In the wake of continuing white supremacist violence, including the shooting at El Paso, Texas, some politicians, law enforcement associations, and figures in the media are talking about creating a new domestic terrorism law. Such demands are routed in the claim that the FBI needs more powers in order to counter white nationalist violence.
Defending Rights & Dissent Policy & Legislative Counsel (and journalist!) Chip Gibbons penned an article for In These Times “Expanding the Powers of the FBI Is Not the Solution to White Supremacist Violence.” It was later republished by Jacobin under the title “Never Trust the FBI.”

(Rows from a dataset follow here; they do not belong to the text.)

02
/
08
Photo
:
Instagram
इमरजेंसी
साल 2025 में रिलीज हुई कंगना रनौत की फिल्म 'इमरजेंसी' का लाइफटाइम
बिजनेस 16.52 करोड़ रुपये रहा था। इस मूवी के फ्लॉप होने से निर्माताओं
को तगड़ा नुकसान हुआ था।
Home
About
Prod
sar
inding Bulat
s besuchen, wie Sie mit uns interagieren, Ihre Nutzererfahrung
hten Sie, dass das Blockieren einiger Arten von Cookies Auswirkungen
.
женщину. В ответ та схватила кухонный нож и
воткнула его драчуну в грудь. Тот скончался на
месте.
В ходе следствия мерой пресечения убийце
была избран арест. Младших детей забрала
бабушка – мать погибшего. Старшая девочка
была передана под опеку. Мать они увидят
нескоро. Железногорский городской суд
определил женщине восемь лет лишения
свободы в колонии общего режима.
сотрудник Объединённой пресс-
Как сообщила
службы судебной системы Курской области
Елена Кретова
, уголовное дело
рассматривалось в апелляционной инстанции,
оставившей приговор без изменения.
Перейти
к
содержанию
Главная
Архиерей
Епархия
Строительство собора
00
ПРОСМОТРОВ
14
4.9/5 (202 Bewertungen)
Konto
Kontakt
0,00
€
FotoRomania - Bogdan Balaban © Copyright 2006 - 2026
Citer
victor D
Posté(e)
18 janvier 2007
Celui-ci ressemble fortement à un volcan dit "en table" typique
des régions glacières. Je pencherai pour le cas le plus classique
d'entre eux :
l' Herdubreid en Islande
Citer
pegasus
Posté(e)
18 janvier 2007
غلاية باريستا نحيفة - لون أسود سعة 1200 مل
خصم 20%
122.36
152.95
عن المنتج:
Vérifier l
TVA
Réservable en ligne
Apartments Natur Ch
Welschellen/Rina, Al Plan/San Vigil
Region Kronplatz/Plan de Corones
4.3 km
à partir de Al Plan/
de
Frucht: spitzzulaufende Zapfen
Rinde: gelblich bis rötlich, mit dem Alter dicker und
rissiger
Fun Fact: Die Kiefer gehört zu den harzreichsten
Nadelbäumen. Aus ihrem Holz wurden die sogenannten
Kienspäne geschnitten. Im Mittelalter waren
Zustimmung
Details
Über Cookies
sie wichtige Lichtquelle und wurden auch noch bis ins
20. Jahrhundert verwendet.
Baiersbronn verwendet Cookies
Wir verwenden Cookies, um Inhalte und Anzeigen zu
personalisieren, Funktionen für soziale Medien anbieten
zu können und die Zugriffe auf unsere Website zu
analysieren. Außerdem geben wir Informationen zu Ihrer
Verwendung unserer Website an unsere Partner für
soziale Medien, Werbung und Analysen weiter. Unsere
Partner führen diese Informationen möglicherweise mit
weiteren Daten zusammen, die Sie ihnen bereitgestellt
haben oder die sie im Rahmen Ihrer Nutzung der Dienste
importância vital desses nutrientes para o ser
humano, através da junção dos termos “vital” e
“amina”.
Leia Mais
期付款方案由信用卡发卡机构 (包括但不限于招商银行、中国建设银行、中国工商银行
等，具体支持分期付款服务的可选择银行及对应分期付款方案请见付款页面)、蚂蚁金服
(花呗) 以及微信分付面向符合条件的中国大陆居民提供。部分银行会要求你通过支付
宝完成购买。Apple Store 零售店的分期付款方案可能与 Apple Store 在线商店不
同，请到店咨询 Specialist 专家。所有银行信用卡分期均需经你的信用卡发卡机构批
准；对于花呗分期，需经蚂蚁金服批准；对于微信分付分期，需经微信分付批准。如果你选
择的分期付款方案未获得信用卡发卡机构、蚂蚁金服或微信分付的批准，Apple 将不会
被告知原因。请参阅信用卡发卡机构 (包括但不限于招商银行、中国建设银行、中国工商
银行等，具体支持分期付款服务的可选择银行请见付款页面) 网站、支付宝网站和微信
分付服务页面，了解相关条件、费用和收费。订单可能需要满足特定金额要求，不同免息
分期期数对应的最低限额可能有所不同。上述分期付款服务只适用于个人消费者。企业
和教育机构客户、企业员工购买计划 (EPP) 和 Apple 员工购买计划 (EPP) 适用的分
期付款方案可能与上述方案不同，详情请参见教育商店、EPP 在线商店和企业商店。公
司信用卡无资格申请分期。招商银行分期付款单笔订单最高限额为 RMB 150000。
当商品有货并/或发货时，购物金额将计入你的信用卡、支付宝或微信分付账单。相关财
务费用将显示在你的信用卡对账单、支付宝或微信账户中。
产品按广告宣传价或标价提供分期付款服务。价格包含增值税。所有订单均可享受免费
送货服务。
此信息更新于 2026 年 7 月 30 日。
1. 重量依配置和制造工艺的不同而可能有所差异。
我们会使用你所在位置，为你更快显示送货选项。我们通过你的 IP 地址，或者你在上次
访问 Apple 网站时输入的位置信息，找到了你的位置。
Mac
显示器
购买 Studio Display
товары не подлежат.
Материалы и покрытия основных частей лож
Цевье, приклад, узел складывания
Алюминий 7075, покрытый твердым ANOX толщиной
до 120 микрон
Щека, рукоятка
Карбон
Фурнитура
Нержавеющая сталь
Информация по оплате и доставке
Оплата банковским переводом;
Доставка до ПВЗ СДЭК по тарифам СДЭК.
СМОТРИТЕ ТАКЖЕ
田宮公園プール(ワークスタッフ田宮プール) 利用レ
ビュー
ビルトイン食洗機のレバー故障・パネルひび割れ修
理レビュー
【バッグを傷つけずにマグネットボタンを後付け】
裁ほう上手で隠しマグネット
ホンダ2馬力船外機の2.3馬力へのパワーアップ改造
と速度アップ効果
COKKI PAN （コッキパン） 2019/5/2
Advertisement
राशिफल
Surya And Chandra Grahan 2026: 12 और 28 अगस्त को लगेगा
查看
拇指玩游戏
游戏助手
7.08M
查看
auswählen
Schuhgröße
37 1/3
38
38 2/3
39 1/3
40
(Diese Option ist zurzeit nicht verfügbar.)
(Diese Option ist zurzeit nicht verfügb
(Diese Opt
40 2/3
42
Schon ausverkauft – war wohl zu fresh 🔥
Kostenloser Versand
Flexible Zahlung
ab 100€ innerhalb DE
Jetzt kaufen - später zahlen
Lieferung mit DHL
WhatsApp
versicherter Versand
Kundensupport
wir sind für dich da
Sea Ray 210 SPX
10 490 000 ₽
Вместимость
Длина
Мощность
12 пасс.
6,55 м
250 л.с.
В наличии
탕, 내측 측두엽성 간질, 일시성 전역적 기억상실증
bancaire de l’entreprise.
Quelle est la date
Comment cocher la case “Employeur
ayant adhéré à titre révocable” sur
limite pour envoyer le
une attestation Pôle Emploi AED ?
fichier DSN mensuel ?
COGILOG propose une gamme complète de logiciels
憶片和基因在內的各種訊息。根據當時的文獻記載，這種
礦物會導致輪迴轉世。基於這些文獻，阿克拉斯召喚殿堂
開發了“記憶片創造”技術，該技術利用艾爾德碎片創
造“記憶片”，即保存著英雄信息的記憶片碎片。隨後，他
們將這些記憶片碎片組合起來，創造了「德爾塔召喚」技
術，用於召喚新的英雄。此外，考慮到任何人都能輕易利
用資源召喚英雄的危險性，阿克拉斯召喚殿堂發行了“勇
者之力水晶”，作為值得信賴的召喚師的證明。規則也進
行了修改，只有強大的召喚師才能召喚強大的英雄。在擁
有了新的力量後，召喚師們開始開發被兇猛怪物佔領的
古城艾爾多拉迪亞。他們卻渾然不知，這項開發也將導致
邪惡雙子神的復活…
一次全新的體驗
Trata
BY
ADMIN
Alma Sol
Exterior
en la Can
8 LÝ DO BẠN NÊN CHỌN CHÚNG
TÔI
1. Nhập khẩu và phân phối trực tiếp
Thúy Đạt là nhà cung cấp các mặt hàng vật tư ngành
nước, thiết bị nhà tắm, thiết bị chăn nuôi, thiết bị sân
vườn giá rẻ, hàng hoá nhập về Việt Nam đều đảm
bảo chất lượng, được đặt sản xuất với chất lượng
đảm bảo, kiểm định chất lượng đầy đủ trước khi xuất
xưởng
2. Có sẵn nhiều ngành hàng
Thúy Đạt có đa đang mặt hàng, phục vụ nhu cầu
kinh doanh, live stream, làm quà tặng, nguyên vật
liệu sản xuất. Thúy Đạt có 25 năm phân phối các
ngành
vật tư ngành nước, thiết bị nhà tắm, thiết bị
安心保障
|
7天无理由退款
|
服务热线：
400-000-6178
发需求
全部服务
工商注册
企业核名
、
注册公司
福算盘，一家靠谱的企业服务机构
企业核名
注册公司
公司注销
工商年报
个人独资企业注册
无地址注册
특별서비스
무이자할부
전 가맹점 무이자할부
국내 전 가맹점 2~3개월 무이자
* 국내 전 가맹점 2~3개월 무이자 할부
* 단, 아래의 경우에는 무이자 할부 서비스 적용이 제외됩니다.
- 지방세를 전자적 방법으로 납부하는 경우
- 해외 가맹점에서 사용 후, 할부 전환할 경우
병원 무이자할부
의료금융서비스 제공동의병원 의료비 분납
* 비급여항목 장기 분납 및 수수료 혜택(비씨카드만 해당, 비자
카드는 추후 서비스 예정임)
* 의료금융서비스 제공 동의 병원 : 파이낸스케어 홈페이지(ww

Gibbons counters arguments for expanded FBI authority with a two pronged approach. First, he debunks claims about there not being laws covering domestic terrorism and showing how it is emprically false to say the FBI is short on investigatory powers. Second, Gibbons points out how the FBI uses its domestic terrorism powers to target dissent. Given the FBI’s institutional racism, these powers are frequently brought down on civil rights and racial justice movements.
Here’s how Gibbons explains the FBI’s current powers:
The current [FBI] guidelines create two overarching types of FBI investigations of individuals: predicated investigations and assessments. While predicated investigations require having a factual reason to think the subject has some nexus to criminal activity or a national security threat, an assessment requires no such justification. Thanks to the Mukasey guidelines, the FBI can investigate people without any evidence of a crime.
In addition to the current loose standards for opening an investigation in general, the FBI’s own domestic terrorism investigations show how easily the agency manipulates the term, in stark contrast to those who say the FBI lacks enough authority. Using its domestic terrorism authorities, the FBI has surveilled both Occupy Wall Street and the School of Americas Watch, even though it acknowledged both groups were nonviolent or had peaceful intentions. The FBI reasoned that a future, hypothetical “lone offender” or “militant group” could infiltrate the movements to carry out unspecified threats. The FBI’s domestic terrorism investigation of School of the Americas Watch carried on for 10 years. A 2010 Department of Justice Office of the Inspector General (OIG) report looked at FBI monitoring of domestic advocacy groups from 2001 to 2006, including PETA, Greenpeace and the Catholic Worker movement.
One of the terrorism investigations reviewed involved a 2003 incident where an alleged member of the Catholic Worker movement smashed a glass window and threw red paint at a military recruitment station. An email claiming responsibility stated the act was carried out “on behalf of the people of Iraq who suffered under Saddam Hussein and now suffer under the United States.” The OIG decided that since the act involved a “use of force or violence” (throwing red paint and smashing window) to achieve a political goal it, was—under FBI policy—proper to investigate it as domestic terrorism.
Gibbons also points out how when civil rights protesters with the group By Any Means Necessary were stabbed by white supremacists the FBI responded by investigating the victims as domestic terrorists. The FBI has recently sought to criminalize black dissent with its Black Identity Extremism intelligence assessment, which argues African-American opposition to police racism and police brutality is likely to lead to violence against law enforcement.
After writing this piece, Gibbons made a number of media appearances to talk about it. On August 12, 2019, Gibbons on appeared on Rising Up With Sonali, which broadcasts on Free Speech TV and radio stations across the country. It can be viewed online here. Gibbons then joined on August 13, 2019 Upfront on KPFA in Berkley, California. On August 14, 2019 Gibbons appeared on Equal Rights & Justice on WBAI in New York City. He also discussed his piece on his regular segment on The District Sentinel, Chip-Chat.